Garden-AI / garden

https://garden-ai.readthedocs.io
MIT License
19 stars 4 forks source link

Add async task execution support to Garden client #483

Closed WillEngler closed 1 month ago

WillEngler commented 3 months ago

Currently, the __call__ method on Entrypoints submits a Globus Compute task and blocks until it is complete. This sort of works ok with our current K8s-only compute resources. It won't work for HPC job submission where tasks will wait on a job queue for an unknown amount of time.

Going along with the execution model of Globus Compute, there should be a way for users to submit a function call, get a task ID, and come back later to retrieve the result.

I propose to add a submit method to the Entrypoint class. Instead of blocking on the response being ready, this will immediately return a Globus Compute task ID. Then, there should be a check_result method on the GardenClient class that takes a Globus task ID and returns either the result or information about the pending/error state about the task.

There are likely ways we can be more sophisticated and, say, support submitting and retrieving multiple tasks at once. If someone wants to propose a richer interface, feel free.

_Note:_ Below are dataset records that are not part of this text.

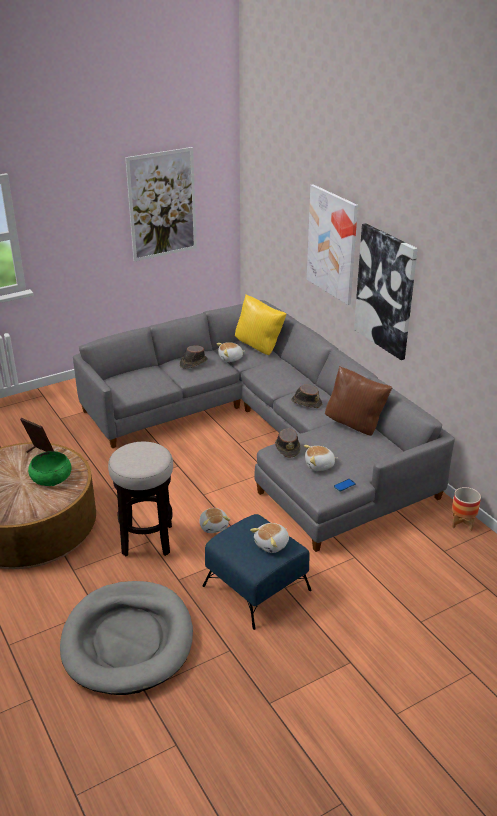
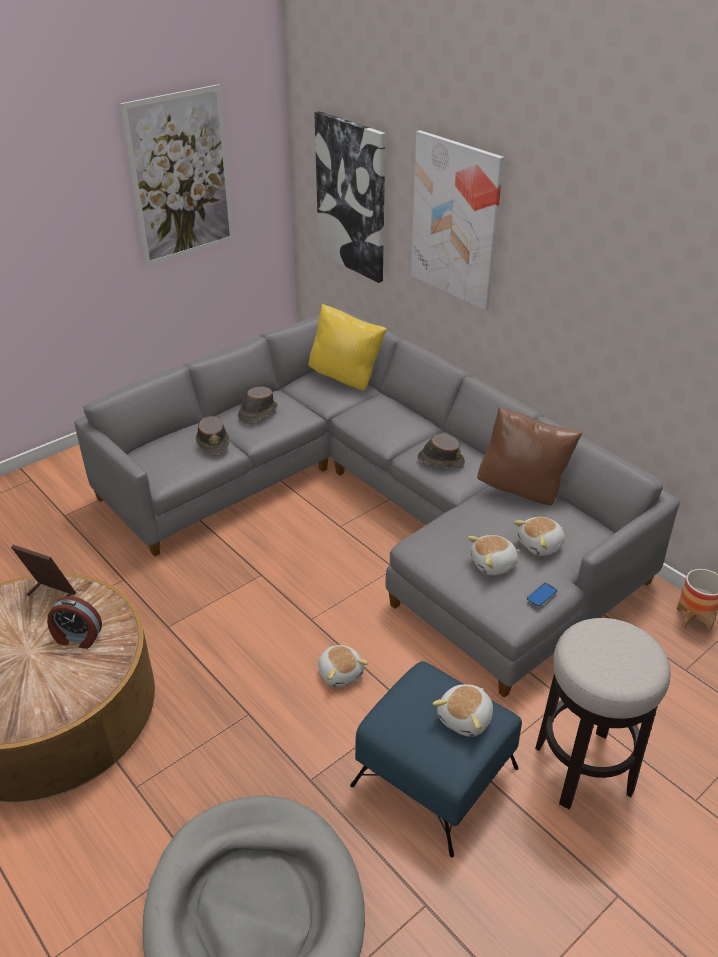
camera: 10 degrees left, 5 degrees up
green bowl [28,451,72,486] -> alarm clock [47,596,102,649]
stool [108,442,173,556] -> stool moved to [535,618,671,810]
plush toy [216,342,245,362] -> plush toy moved to [514,517,565,556]
brown hat [275,429,300,458] -> brown hat moved to [196,416,229,455]
picture [354,223,418,360] -> picture moved to [314,111,385,283]

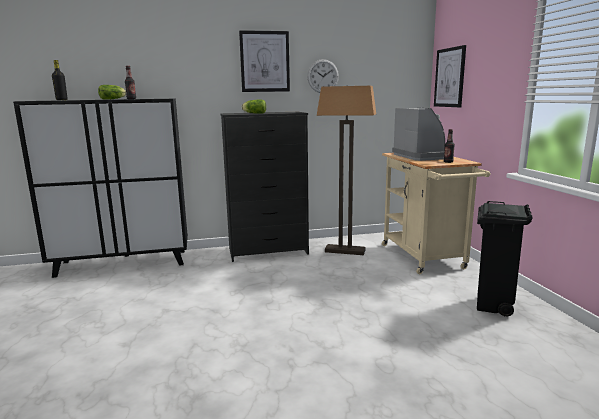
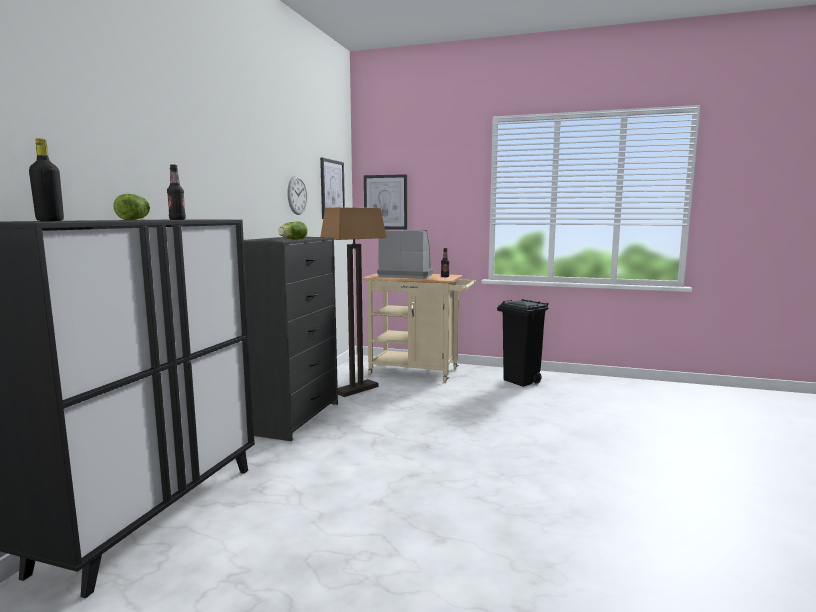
camera: 60 degrees left, 5 degrees down
picture [239,30,290,92] -> picture moved to [320,157,345,219]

But this ticket will be satisfied by the simple "MVP" version of this functionality - we just need to submit and retrieve one task at a time right now.

Assumptions:

1. 2.

Acceptance Criteria

Given I have the Garden SDK installed and I want to execute a Garden entrypoint, when I user some_entrypoint.submit(), then I receive a Globus Compute task ID, from which I can retrieve the task result with garden_client.check_result()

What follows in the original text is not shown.